2009年以降、金融商品取引法により財務報告に関わる内部統制報告(評価と監査)が上場企業を対象に義務付けられました。今回は内部統制の目的、基本要素について解説していきます。

内部統制とは

内部統制とは、「健全で効率的に企業が事業活動を続けるためのルールや仕組み」のことをいいます。ここで言われているルールは、雇用形態に関わらず、全ての従業員が従うことを義務付けています。どんな会社でも内部統制の導入を必要としている訳ではありません。
内部統制の導入が必要とされているのは、一般に一部上場企業と呼ばれている会社です。
会社法では大会社(資本金が5億円以上または負債の合計が200億円以上)に該当する会社に義務化されています。

内部統制の目的

内部統制には、次の4つの目的があります。

1:業務の有効性および効率性
2:財務報告の信頼性
3:事業活動に関わる法令などの遵守
4:資産の保全

その内容について解説します。

1:業務の有効性および効率性

内部統制をする1つ目の目的は「業務の有効性および効率性」です。
業務をするために経営リソースと呼ばれる「ヒト・モノ・カネ・時間」を合理的に活用することは重要です。これらのリソースを最大限に活用できていない場合、会社の経営状況の悪化につながるため有効性、効率性の再構築は必須といえるでしょう。

2:財務報告の信頼性

内部統制をする2つ目の目的は「財務報告の信頼性」です。
投資家や取引をする金融機関、企業などに損失を与えないように、財務報告書が適切に作成されることは重要です。財務報告が不透明だと、利害関係者との良好な関係を築くことが困難になります。信頼関係を保持し続けるためにも、財務報告書の信頼性の確保は必須といえるでしょう。

3:事業活動に関わる法令などの遵守

内部統制をする3つ目の目的は「事業活動に関わる法令などの遵守」です。
さまざまな社会活動をするために、法令を遵守することは重要です。利益を追求しすぎてしまい法令違反を犯すと、法的な責任を取るだけではなく、社会的な信用がなくなります。法令順守は、経営存続のために欠かせない要素といえるでしょう。

4:資産の保全

内部統制をする4つ目の目的は「資産の保全」です。
会社は投資家などが出資した資産で、事業活動をします。資産がなくなれば、事業の継続はできなくなるため資産の保全は重要です。

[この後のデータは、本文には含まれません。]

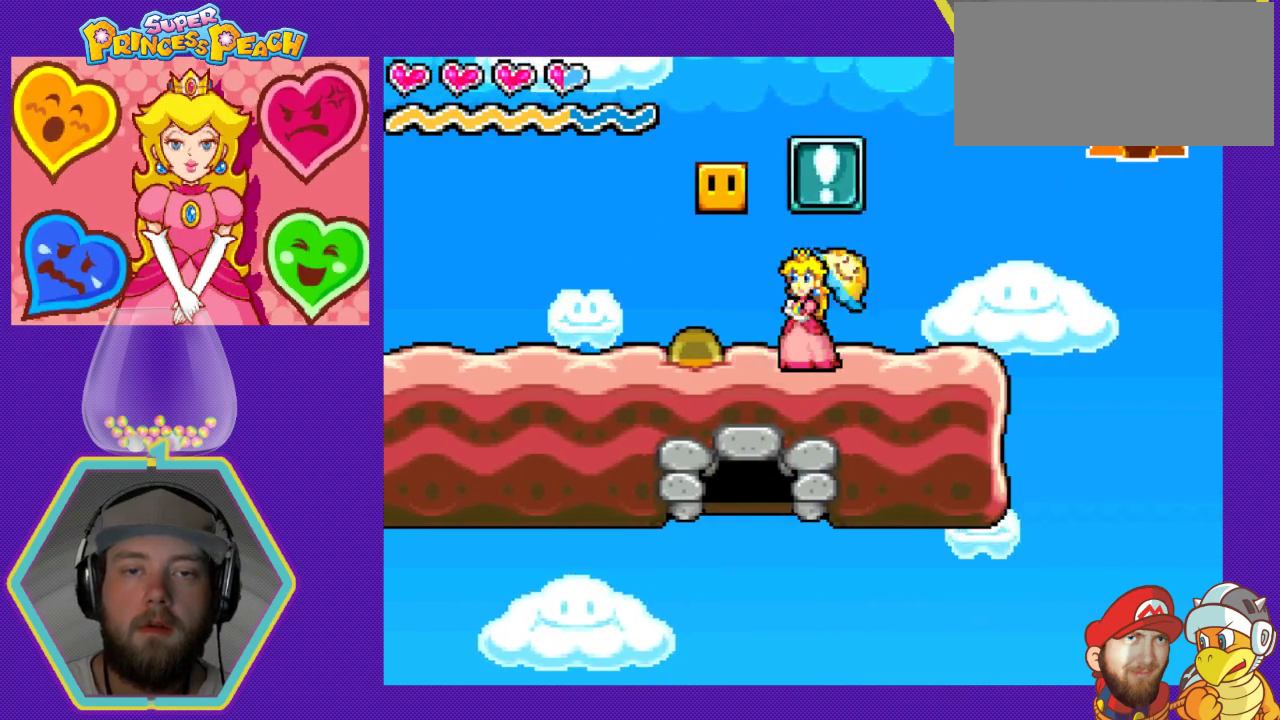
{"buttons": ["DPAD_RIGHT"], "events": [[233, "DPAD_LEFT", "up"], [267, "A", "down"], [333, "DPAD_RIGHT", "down"], [400, "A", "up"]]}
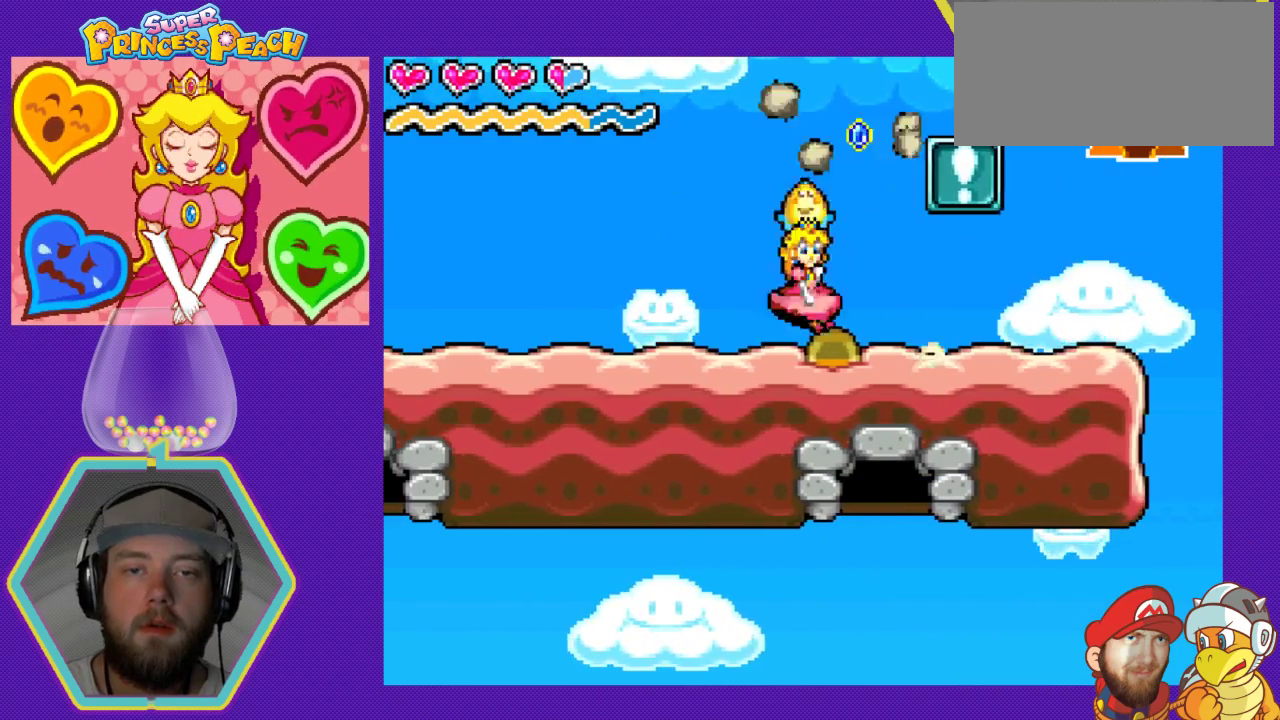
{"buttons": ["DPAD_LEFT"], "events": [[33, "DPAD_RIGHT", "up"], [67, "DPAD_LEFT", "down"]]}
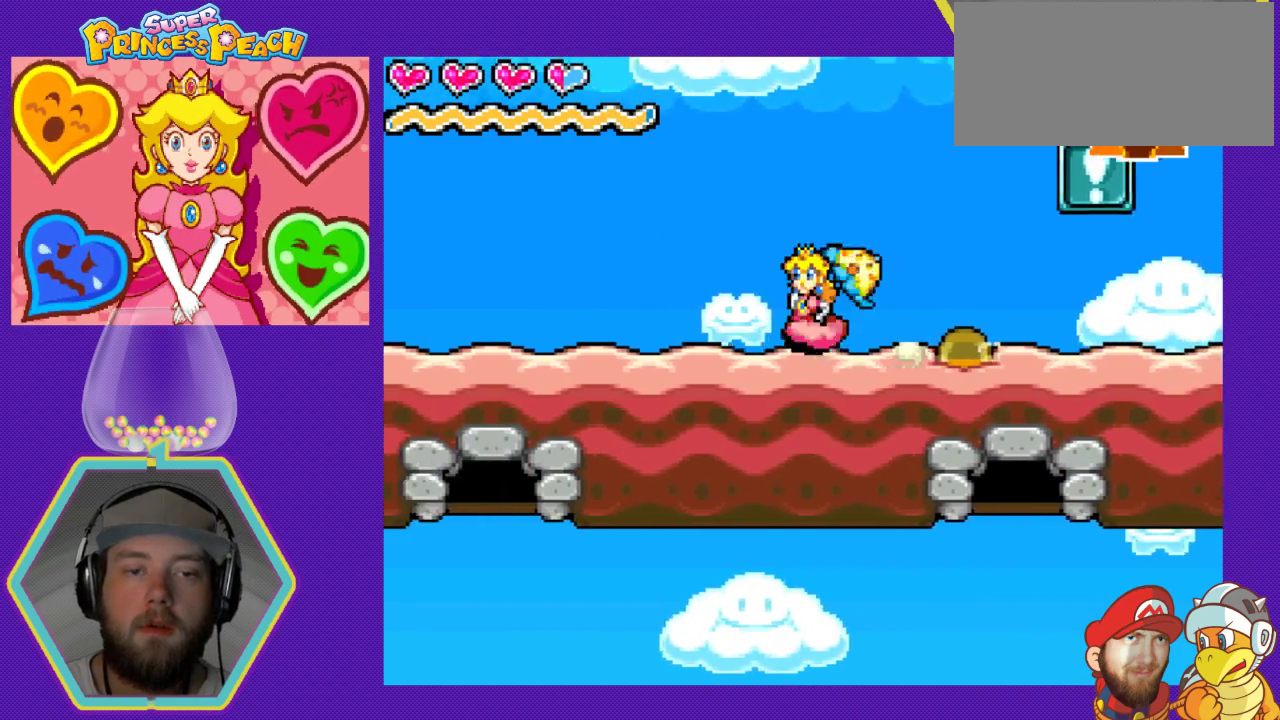
{"buttons": ["DPAD_LEFT"], "events": []}
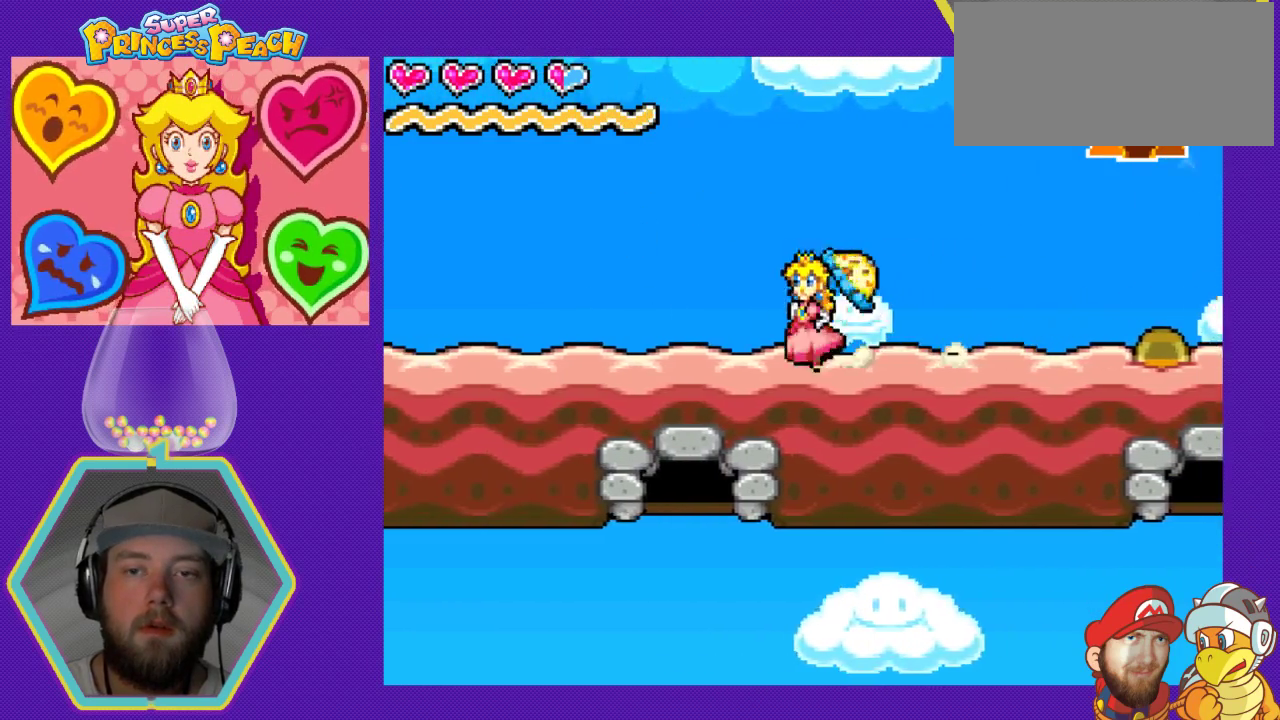
{"buttons": ["DPAD_LEFT"], "events": []}
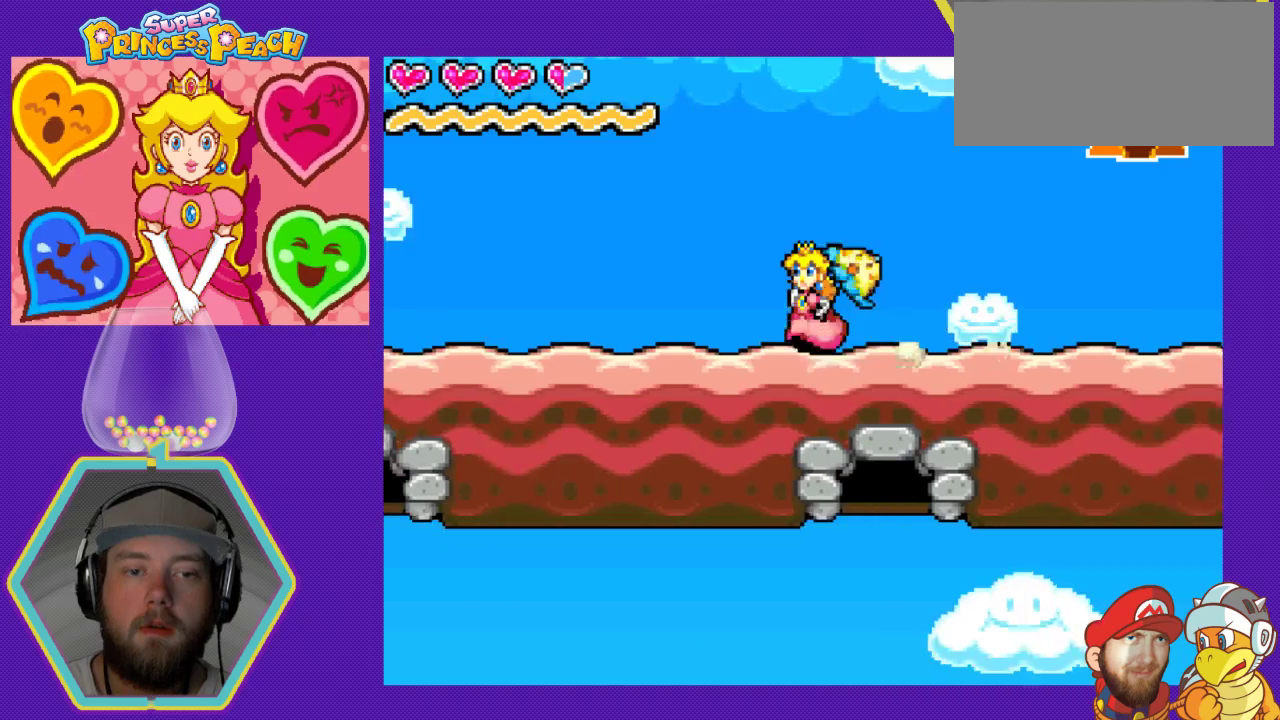
{"buttons": ["DPAD_LEFT"], "events": []}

資産の取得・使用・処分を適正な手続き、承認のもとで行われることは、会社の経営状況を安定させるため不可欠だと言えるでしょう。

内部統制

内部統制の基本的要素

先ほどの内部統制の4つの目的を機能させるために、6つの基本要素が不可欠となります。

1:統制環境
2:リスクの評価と対応
3:統制活動
4:情報と伝達
5:モニタリング
6:ITへの対応

この基本要素について解説します。

1:統制環境

統制環境とは、経営者、従業員の意識を高め「ルールを守ろう」「不正経理はしない」など社内の雰囲気を高める環境です。
従業員個人の意識だけでなく、システム面など物理的な視点から内部統制環境を整えることも重要になってきます。

2:リスクの評価と対応

「リスクの評価と対応」とは、内部統制の目的4つを達成するためにリスクマネジメントすることです。
事業活動に関するさまざまなリスクを把握・分析・排除する対応を迅速に行なうくことが求められます。

3:統制活動

「統制活動」とは、会社の全ての従業員が社内ルールを正しく守り、業務を正確に実践する方針と過程のことです。
ひとりの従業員に業務を任せることは、不正やヒューマンエラーにつながる確率が高まります。複数の従業員で業務を分担し、内容のチェック業務をプラスすることで、ヒューマンエラーを早く見つけ出すことができ、不正防止対策として有効です。「リスク評価の対応」と「統制活動」は一緒に機能する要素といえるでしょう。

4:情報と伝達

「情報と伝達」とは、社内だけでなく社外に対しても適切な情報が伝達される過程のことです。
適切な情報を従業員が取得でき、情報の取扱いや処理について正しく理解することで不正防止対策につなげることが可能になります。社外の人に対しても会社の経営状況を正しく理解してもらうことで、多くの人たちに対する信用につながるでしょう。

5:モニタリング

「モニタリング」とは、正しく機能しているかを定期的にチェックし、内容を評価、改善をすることです。
内部統制は1度取り組んで、必要とされる資料を作成し終わる作業ではありません。モニタリングは、大きく2つの視点でチェックしていきます。
1つ目は、通常業務をリアルタイムでチェックする日常モニタリングです。
2つ目は、業務に関係のない外部の人が別の視点でチェックする「独立評価」があります。
この2つの視点でモニタリングすることで、時間の経過、環境の変化に対応できるルール作りができるようになるでしょう。

6:ITへの対応

「ITへの対応」とは、会社運営に必要なIT技術を導入し、情報伝達の迅速化、セキュリティの整備をすることです。
業種に関係なく経理をはじめ販売、製造など多くの場面でITは利用されています。先に述べた他の基本的要素の有効性を確保するため適切な管理が求められるでしょう。

まとめ

今回は内部統制の実施基準について簡単に解説しました。上場を目指す会社はもちろん、義務化されていない会社でも内部統制は必要な取り組みです。業務プロセスを整え、リスクを減らすルール作りをすることで会社が成長のきっかけとなり、大きな結果につながるでしょう。